Ruth Mottram, do Instituto Meteorológico Dinamarquês, afirma que a camada de gelo da Groenlândia parece ter encolhido mais no último mês do que a média de um ano inteiro desde 2002, segundo dados provisórios de satélite. Os governos da Dinamarca e da Groenlândia – território que tem relativa autonomia – montaram um programa de monitoramento climático em 2017 para rastrear os restos de Camp Century, informa a BBC.

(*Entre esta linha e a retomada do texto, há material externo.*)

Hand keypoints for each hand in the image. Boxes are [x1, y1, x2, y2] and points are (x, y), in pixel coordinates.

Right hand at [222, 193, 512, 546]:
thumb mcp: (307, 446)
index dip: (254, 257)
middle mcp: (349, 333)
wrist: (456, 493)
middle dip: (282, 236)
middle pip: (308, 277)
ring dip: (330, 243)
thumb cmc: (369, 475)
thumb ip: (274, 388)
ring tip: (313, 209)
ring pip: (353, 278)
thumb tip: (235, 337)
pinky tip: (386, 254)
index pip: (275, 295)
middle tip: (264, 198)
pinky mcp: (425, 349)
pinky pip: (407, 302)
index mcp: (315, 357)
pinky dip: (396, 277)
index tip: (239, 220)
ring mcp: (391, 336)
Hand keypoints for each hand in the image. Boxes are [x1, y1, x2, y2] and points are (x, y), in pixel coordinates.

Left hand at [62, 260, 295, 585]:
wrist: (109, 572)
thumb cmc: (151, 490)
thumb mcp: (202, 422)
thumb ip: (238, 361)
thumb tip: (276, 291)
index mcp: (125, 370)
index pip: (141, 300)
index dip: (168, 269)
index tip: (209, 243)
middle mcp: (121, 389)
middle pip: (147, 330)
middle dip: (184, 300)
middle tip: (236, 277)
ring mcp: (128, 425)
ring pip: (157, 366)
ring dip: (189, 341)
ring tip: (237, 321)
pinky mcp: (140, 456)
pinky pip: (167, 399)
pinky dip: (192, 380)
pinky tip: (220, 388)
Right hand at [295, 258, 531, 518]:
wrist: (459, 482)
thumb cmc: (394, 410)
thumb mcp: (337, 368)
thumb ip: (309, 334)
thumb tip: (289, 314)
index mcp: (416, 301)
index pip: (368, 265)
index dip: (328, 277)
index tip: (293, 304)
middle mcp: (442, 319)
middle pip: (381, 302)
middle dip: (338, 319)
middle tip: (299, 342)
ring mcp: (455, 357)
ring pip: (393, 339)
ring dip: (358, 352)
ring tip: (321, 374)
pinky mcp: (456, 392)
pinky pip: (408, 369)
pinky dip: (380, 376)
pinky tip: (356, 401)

Alguns pesquisadores acreditam que a base pode até cair no mar. Pesquisas feitas com radares indicaram, por outro lado, que Camp Century ainda está a 100km da borda (da calota polar) e que "levará muitos, muitos anos antes de chegar a um ponto crítico", segundo a glaciologista dinamarquesa Nanna Karlsson. Mas, como relata a emissora TV2, "as mudanças climáticas colocaram em dúvida este plano" porque o gelo da Groenlândia está derretendo.

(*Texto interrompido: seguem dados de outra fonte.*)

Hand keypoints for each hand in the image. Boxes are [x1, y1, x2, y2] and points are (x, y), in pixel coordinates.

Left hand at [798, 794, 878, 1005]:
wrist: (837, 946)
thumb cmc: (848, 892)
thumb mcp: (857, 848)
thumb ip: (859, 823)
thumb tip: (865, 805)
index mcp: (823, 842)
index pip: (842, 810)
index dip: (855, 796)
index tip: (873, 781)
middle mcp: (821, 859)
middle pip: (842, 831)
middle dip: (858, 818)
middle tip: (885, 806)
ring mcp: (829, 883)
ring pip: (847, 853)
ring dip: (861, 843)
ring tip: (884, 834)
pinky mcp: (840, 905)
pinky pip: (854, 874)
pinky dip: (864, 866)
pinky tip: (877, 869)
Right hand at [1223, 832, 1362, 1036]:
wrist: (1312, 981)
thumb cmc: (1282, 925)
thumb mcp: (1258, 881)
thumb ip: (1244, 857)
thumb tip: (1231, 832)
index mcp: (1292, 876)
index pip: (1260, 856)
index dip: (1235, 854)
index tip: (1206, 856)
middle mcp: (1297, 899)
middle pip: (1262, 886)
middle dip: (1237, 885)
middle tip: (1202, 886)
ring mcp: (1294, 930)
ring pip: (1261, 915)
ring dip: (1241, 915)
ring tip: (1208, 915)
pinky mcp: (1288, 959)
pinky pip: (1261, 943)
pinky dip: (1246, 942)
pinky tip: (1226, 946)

O mais recente relatório de Karlsson e seus colegas do Serviço Geológico da Dinamarca e Groenlândia (GEUS) usa dados de radar para detalhar o quanto a base se moveu desde 1959. Os cientistas percorreram a calota de gelo há dois anos, arrastando consigo dispositivos de radar. Karlsson diz que foram localizadas as formas cônicas dos tetos dos túneis a uma profundidade de 50 metros. A expedição também descobriu que a base e suas estimadas 9,2 mil toneladas de sucata e resíduos de óleos, que representam um risco ambiental, além da preocupação gerada pelos resíduos radioativos do reator nuclear, estão afundando.
Os cientistas do GEUS dizem que o afundamento da base "pode ter um impacto no tempo que a instalação vai levar para emergir do gelo". E há ainda uma outra incógnita: quem vai limpar a "sujeira". A base foi construída sob um acordo entre Estados Unidos e Dinamarca, sem que o povo da Groenlândia tivesse voz na época.
O acordo "permitiu a Camp Century afundar no gelo com tudo o que continha, incluindo poluentes", reclamou no ano passdado o ministro das Finanças da Groenlândia, Vittus Qujaukitsoq, em declaração ao site de notícias dinamarquês Altinget, A manifestação indica que o governo da ilha espera que a Dinamarca e os EUA estejam prontos para assumir a responsabilidade quando a base emergir.
Teme-se que Camp Century possa lançar ao mar resíduos químicos e nucleares e, com isso, causar problemas ao ecossistema da região. William Colgan, cientista especializado em clima e geleiras, afirma que a incerteza sobre quem assumirá a função de dar conta deste esqueleto da Guerra Fria poderia criar "uma forma totalmente nova de disputa política, resultante das mudanças climáticas".